### Work instructions
Below are lines of data, and only some are wanted. Please repeat exactly those from the line that has "- an object" through the line that has "should have the".

### Dataset
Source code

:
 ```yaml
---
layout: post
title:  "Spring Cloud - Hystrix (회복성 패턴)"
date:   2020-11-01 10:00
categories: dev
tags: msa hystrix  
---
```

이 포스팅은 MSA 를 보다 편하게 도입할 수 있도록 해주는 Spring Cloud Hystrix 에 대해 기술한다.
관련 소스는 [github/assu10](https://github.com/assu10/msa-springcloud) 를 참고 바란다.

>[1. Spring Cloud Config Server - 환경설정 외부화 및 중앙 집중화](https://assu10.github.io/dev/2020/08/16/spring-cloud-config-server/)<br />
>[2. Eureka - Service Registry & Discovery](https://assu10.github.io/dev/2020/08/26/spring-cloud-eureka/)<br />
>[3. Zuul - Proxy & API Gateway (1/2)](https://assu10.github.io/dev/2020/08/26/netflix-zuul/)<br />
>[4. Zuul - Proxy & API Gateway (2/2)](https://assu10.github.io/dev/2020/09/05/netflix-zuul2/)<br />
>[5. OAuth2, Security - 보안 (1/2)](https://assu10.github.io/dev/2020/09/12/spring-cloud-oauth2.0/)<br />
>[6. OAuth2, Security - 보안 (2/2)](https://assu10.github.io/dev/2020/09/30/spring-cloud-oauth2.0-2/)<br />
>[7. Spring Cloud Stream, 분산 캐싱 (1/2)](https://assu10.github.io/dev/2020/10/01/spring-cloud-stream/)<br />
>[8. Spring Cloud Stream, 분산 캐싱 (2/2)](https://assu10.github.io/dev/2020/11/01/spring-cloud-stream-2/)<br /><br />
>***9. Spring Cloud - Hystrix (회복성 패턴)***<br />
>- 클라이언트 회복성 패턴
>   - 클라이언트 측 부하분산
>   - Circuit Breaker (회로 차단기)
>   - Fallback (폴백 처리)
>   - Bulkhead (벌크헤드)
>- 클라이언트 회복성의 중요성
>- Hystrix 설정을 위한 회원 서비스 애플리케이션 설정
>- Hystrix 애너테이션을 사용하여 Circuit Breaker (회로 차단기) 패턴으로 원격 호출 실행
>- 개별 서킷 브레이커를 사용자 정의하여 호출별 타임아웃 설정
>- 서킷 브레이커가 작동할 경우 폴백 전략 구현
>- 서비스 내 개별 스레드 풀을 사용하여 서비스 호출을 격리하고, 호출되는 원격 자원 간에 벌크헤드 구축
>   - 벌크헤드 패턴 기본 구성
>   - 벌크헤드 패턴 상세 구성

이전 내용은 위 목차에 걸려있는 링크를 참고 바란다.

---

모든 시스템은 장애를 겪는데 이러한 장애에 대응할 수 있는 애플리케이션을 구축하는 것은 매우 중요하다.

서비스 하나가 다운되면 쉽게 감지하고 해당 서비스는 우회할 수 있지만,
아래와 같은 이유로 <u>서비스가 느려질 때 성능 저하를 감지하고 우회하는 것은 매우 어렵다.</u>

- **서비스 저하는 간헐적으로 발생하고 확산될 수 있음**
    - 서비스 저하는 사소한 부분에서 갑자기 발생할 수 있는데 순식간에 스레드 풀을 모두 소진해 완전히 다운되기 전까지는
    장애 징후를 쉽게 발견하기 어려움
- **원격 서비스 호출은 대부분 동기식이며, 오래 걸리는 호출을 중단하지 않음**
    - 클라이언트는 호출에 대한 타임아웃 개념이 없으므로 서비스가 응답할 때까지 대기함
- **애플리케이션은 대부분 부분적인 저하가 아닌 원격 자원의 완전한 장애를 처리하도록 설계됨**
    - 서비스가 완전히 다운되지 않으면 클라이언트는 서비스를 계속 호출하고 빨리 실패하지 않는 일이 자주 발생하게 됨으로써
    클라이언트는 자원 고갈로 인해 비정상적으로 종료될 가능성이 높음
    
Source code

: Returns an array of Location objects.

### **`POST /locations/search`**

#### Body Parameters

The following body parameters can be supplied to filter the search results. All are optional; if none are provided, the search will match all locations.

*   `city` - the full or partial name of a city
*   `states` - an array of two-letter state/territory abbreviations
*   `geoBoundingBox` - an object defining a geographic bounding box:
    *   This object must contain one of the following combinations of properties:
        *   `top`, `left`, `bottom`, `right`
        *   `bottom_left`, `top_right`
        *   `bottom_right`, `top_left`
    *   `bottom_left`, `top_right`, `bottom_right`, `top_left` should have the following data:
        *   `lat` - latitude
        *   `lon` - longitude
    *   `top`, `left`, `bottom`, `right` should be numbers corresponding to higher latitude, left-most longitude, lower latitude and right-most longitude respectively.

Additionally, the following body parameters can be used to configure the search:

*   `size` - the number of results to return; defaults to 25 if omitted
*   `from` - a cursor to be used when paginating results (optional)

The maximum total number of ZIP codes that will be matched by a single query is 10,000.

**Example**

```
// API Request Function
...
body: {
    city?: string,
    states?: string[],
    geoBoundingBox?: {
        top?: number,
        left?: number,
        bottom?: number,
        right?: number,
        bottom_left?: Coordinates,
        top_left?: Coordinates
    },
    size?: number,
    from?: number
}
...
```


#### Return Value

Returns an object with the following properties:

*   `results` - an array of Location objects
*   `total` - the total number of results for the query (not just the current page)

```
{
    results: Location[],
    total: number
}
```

### Result of the task
*   `geoBoundingBox` - an object defining a geographic bounding box:
    *   This object must contain one of the following combinations of properties:
        *   `top`, `left`, `bottom`, `right`
        *   `bottom_left`, `top_right`
        *   `bottom_right`, `top_left`
    *   `bottom_left`, `top_right`, `bottom_right`, `top_left` should have the following data:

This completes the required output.